Thursday, April 17, 2008

Art and Hope

From a commentary by Mike Boehm in the LA Times, October 14, 2007 RE sports heroes; comparing Barry Levinson's and Robert Redford's uplifting film "The Natural" with the far more grittier book upon it was based, written by Bernard Malamud:

"What we take from [the book] 'The Natural' is that decent enough people can give in to temptation; that they repeat mistakes instead of learning from them; that the fear of appearing to be vulnerable, flawed and old is a damaging fear of what's unavoidably human; that wonders ever cease; and that this is all very sad."

Little wonder Barry Levinson (the writer/director of the film version) changed the ending, making Redford's character in the film a hero who conquers. Do we really want to know Malamud's deeper, darker, perhaps 'truer' truth? Isn't there a good reason why we 'kill the messenger'?

On some level art must convert truth into hope...else it ceases to be art, and only remains fact. The truth is all human beings are specks of sand on a larger speck of sand floating through an infinite universe. Do you want to face that fact every time you go to the movies, or read a book?

Monday, April 07, 2008

ON ACTING: The Necessity of Logic

A dramatic or comedic character, by the nature of his involvement in drama, may operate irrationally (making emotionally excessive choices that defy good reason), but a character can never make excessive choices that are illogical (defy the physics of human behavior).

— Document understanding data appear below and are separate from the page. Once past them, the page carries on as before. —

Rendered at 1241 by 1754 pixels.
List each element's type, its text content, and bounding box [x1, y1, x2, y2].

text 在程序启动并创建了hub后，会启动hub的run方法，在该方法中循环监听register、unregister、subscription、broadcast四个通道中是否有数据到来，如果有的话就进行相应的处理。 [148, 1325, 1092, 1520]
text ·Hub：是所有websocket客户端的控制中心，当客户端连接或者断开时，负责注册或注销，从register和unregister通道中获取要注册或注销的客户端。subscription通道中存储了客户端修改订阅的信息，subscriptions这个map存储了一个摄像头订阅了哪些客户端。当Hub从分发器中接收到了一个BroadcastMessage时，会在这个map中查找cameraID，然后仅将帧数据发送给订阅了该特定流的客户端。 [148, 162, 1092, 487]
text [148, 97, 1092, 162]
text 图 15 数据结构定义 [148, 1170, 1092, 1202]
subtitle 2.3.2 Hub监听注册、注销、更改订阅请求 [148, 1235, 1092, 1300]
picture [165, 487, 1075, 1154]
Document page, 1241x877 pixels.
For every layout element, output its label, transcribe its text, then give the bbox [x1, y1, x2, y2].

Even the character decisions of a psychopathic or sociopath character must be consistent with human logic (albeit his or her own). After all, they are crazy humans; but not crazy non-humans. Human and character consistency is the hallmark of the writing craft...and the acting craft.

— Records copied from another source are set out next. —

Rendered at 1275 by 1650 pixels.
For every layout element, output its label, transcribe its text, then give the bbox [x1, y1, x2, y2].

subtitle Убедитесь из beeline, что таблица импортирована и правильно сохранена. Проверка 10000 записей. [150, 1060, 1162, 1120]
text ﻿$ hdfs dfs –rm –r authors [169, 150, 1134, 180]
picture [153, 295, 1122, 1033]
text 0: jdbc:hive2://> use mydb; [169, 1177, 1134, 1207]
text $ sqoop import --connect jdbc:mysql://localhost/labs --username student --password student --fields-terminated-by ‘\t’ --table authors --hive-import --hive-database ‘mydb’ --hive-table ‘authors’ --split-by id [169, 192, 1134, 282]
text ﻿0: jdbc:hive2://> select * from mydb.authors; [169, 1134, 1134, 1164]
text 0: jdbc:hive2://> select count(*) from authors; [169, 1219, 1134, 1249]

Without inherent--and consistent--human logic in the creative process, the possibility of dramatic identification by an audience will be impossible. To elicit and maintain audience believability and involvement from the beginning to the end of a dramatic piece, even the incredible must be made credible by the good writer and/or the good actor.

The good writer and good actor can approach their character analysis by thinking 'off the wall' creatively, but the wall must still be in the human room; they can think creatively 'out of the box', but their thinking--and resultant written and acting actions--must still be according to the inherent logic of the human box.

Sunday, April 06, 2008


From a recent New Yorker article quoting dress designer Rick Owens:

"Picasso did classic figure drawings in the begnning, and then, after that, he abstracted...You can't convincingly get abstract until the know the fundamentals [italics mine]. It is the same thing with pattern making [and I would add, acing]. You can't start distorting things unless you kind of know what you're doing."

Tuesday, April 01, 2008

ON ACTING: Play the solution, not the problem.

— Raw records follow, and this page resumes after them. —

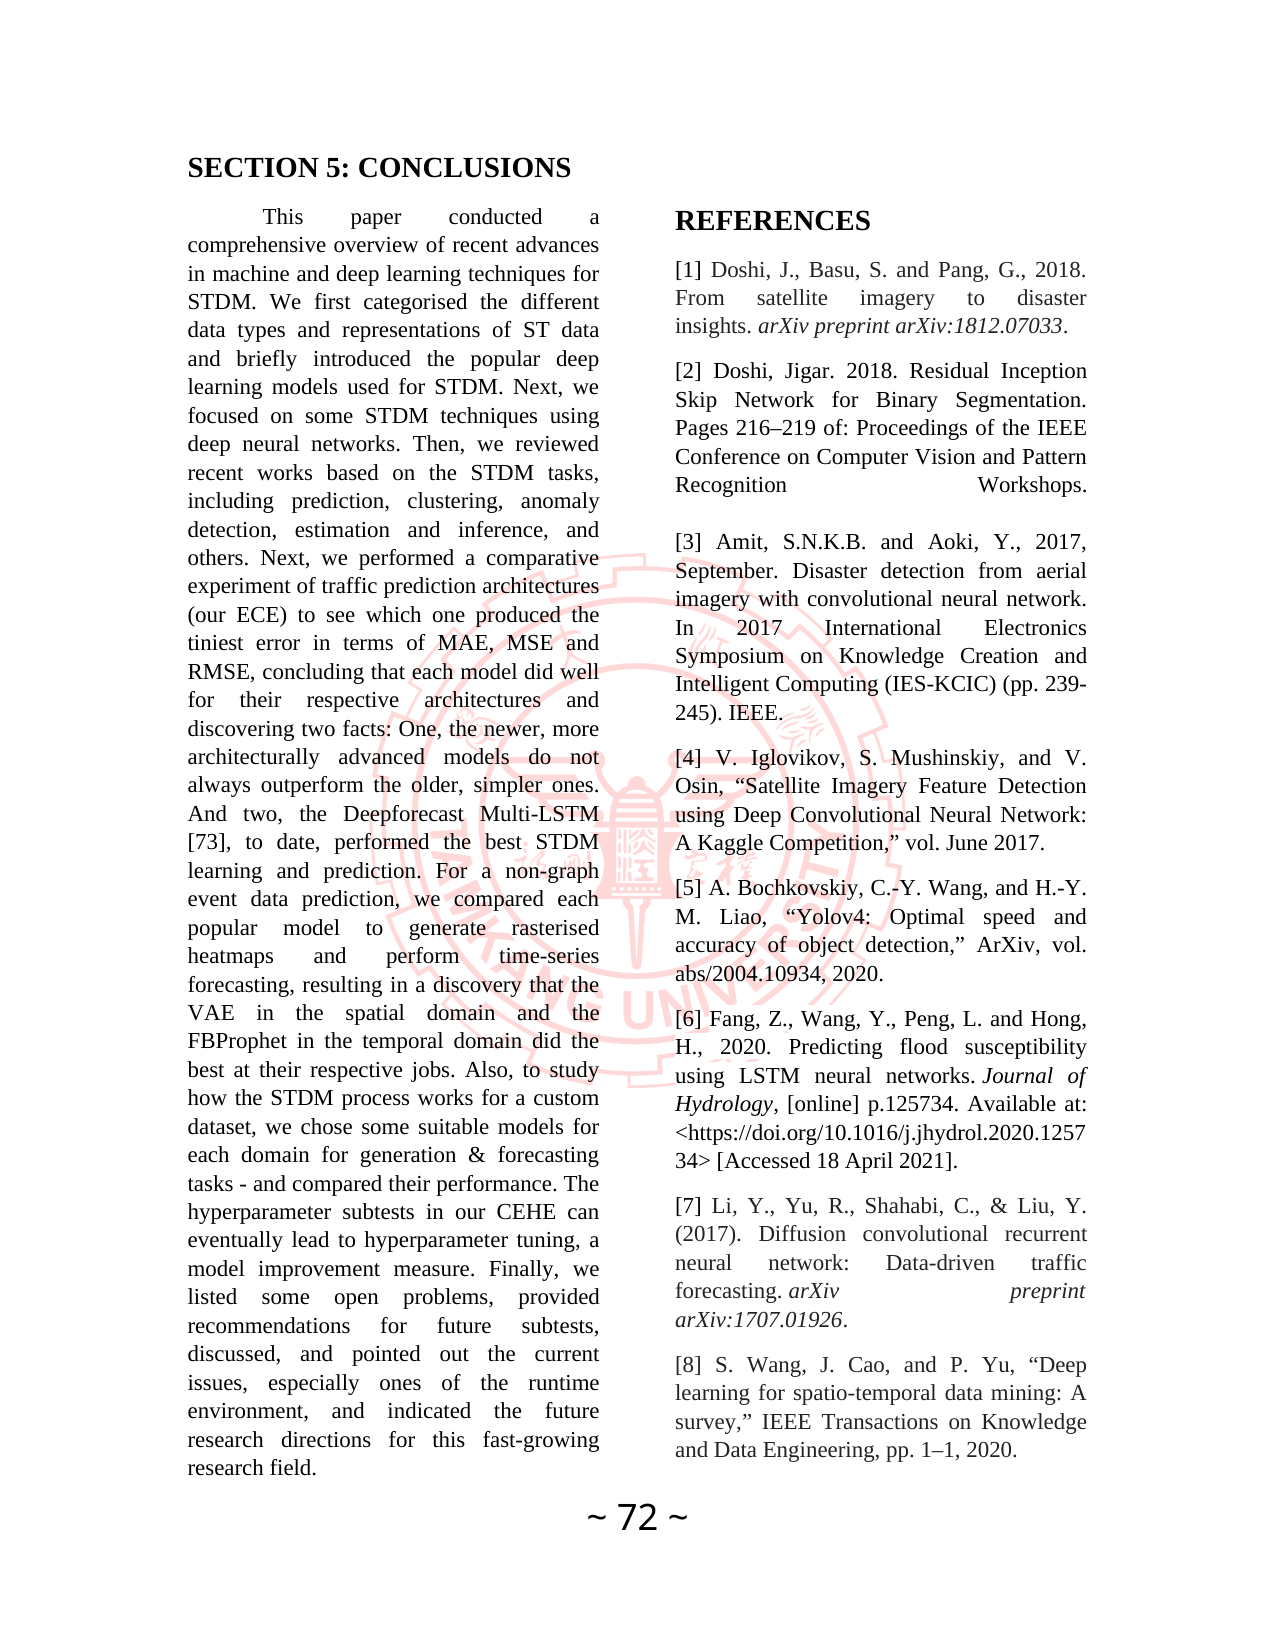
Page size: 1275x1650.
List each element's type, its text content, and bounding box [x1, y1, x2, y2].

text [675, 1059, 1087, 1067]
text [1] Doshi, J., Basu, S. and Pang, G., 2018. From satellite imagery to disaster insights. arXiv preprint arXiv:1812.07033. [675, 310, 1087, 339]
text [4] V. Iglovikov, S. Mushinskiy, and V. Osin, “Satellite Imagery Feature Detection using Deep Convolutional Neural Network: A Kaggle Competition,” vol. June 2017. [675, 744, 1087, 856]
text [2] Doshi, Jigar. 2018. Residual Inception Skip Network for Binary Segmentation. Pages 216–219 of: Proceedings of the IEEE Conference on Computer Vision and Pattern Recognition Workshops. [3] Amit, S.N.K.B. and Aoki, Y., 2017, September. Disaster detection from aerial imagery with convolutional neural network. In 2017 International Electronics Symposium on Knowledge Creation and Intelligent Computing (IES-KCIC) (pp. 239-245). IEEE. [675, 358, 1087, 725]
text This paper conducted a comprehensive overview of recent advances in machine and deep learning techniques for STDM. We first categorised the different data types and representations of ST data and briefly introduced the popular deep learning models used for STDM. Next, we focused on some STDM techniques using deep neural networks. Then, we reviewed recent works based on the STDM tasks, including prediction, clustering, anomaly detection, estimation and inference, and others. Next, we performed a comparative experiment of traffic prediction architectures (our ECE) to see which one produced the tiniest error in terms of MAE, MSE and RMSE, concluding that each model did well for their respective architectures and discovering two facts: One, the newer, more architecturally advanced models do not always outperform the older, simpler ones. And two, the Deepforecast Multi-LSTM [73], to date, performed the best STDM learning and prediction. For a non-graph event data prediction, we compared each popular model to generate rasterised heatmaps and perform time-series forecasting, resulting in a discovery that the VAE in the spatial domain and the FBProphet in the temporal domain did the best at their respective jobs. Also, to study how the STDM process works for a custom dataset, we chose some suitable models for each domain for generation & forecasting tasks - and compared their performance. The hyperparameter subtests in our CEHE can eventually lead to hyperparameter tuning, a model improvement measure. Finally, we listed some open problems, provided recommendations for future subtests, discussed, and pointed out the current issues, especially ones of the runtime environment, and indicated the future research directions for this fast-growing research field. [187, 203, 600, 1480]
text [1] Doshi, J., Basu, S. and Pang, G., 2018. From satellite imagery to disaster insights. arXiv preprint arXiv:1812.07033. [675, 256, 1087, 284]
text [5] A. Bochkovskiy, C.-Y. Wang, and H.-Y. M. Liao, “Yolov4: Optimal speed and accuracy of object detection,” ArXiv, vol. abs/2004.10934, 2020. [675, 874, 1087, 986]
text [6] Fang, Z., Wang, Y., Peng, L. and Hong, H., 2020. Predicting flood susceptibility using LSTM neural networks. Journal of Hydrology, [online] p.125734. Available at: <https://doi.org/10.1016/j.jhydrol.2020.125734> [Accessed 18 April 2021]. [675, 1116, 1087, 1173]
text [6] Fang, Z., Wang, Y., Peng, L. and Hong, H., 2020. Predicting flood susceptibility using LSTM neural networks. Journal of Hydrology, [online] p.125734. Available at: <https://doi.org/10.1016/j.jhydrol.2020.125734> [Accessed 18 April 2021]. [675, 1005, 1087, 1033]
text [7] Li, Y., Yu, R., Shahabi, C., & Liu, Y. (2017). Diffusion convolutional recurrent neural network: Data-driven traffic forecasting. arXiv preprint arXiv:1707.01926. [675, 1192, 1087, 1221]
text REFERENCES [675, 203, 1087, 236]
text [8] S. Wang, J. Cao, and P. Yu, “Deep learning for spatio-temporal data mining: A survey,” IEEE Transactions on Knowledge and Data Engineering, pp. 1–1, 2020. [675, 1434, 1087, 1463]
text SECTION 5: CONCLUSIONS [187, 150, 600, 183]
text [7] Li, Y., Yu, R., Shahabi, C., & Liu, Y. (2017). Diffusion convolutional recurrent neural network: Data-driven traffic forecasting. arXiv preprint arXiv:1707.01926. [675, 1275, 1087, 1332]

One of the most egregious errors made by often well intentioned but inexperienced actors is playing the problem; or actively stimulating an emotional condition from within. For example, a man is held at knife point; the character is logically frightened...so the actor 'plays' the fear, trembles in horror, directly acting (auto-stimulating) the condition, or problem.

True, this problem/condition of immobilizing fear is a proper emotion to feel. But the actor should never PLAY the emotion on their own; nor. worse, as an end in itself: actively seeking on one's own to be afraid. Think of fear happens in life, as imposed to bad acting: (1) fear is is generated from without; fear is uncomfortable; it is unwanted; it is forced on the character from the stimulating outer fact of the pointed knife; (2) that condition of fear, created and unwanted by the character (who logically wants to feel anything but fear) is converted into an action (such as an intense focus on the knife and trying to find a corrective to that condition, or problem). And in the attempt at finding a solution to the condition ('How do I stop the person from stabbing me?, for example') the action-generating condition (fear) will naturally, inadvertently and automatically be revealed. Character will be revealed in action (rather than in an auto-stimulating, self generating, and unnatural--bad acting--manner).